Kakulukian / youtube-transcript

Fetch transcript from a youtube video
297 stars 61 forks source link

Discard auto-generated transcript #36

Open kaanguneyli opened 3 months ago

kaanguneyli commented 3 months ago

Is there a way to discard the auto-generated transcripts. When I pick language "en", the program directly picks the auto-generated one although there is original transcript for the video. I looked for some options but couldn't find any?

aehlke commented 3 months ago

any luck?

Marceltbn commented 2 months ago

Either the languageCode is wrong or the order. Posting your captionTracks would help.

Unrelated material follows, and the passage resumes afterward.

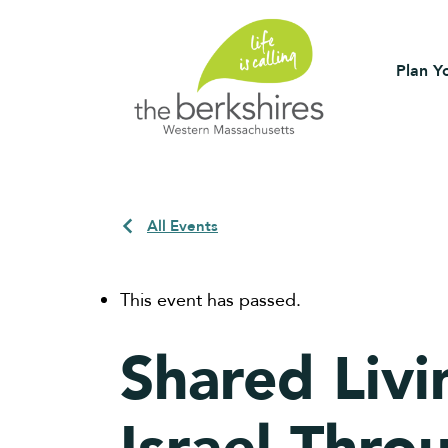
Plan Yo
All Events
This event has passed.
Shared Livi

If the order is wrong I would search/"find" for vssId (a.ja signifies automated, .ja normal) and not the languageCode.

[
    {
        "baseUrl": "",
        "name": {
            "simpleText": "Japans (automatisch gegenereerd)"
        },
        "vssId": "a.ja",
        "languageCode": "ja",
        "kind": "asr",
        "isTranslatable": true,
        "trackName": ""
    },
    {
        "baseUrl": "",
        "name": {
            "simpleText": "Japans"
        },
        "vssId": ".ja",
        "languageCode": "ja",
        "isTranslatable": true,
        "trackName": ""
    }
]

I'm on an old custom version but this is how mine looks like:

if (langCode) {
    captionTrack =
        availableCaptions.find((track: any) => {
            /* track.languageCode.includes(langCode); */
            return track.vssId === '.' + langCode;
        }) ?? undefined;

    if (captionTrack === undefined) {
        captionTrack =
            availableCaptions.find((track: any) => {
                /* track.languageCode.includes(langCode); */
                return track.vssId === 'a.' + langCode;
            }) ?? availableCaptions?.[0];
    }
}

For the current version this could work? Haven't tried it though

    let transcriptURL: any
    transcriptURL = 
      config?.lang
        ? captions.captionTracks.find(
            (track) => track.vssId === '.' + config.lang
          )  // returns undefined if not found
        : undefined 

    if(transcriptURL === undefined){
        transcriptURL = (
          config?.lang
            ? captions.captionTracks.find(
                (track) => track.languageCode === config?.lang
              )
            : captions.captionTracks[0]
        ).baseUrl;
    } else {
        transcriptURL = transcriptURL.baseUrl
    }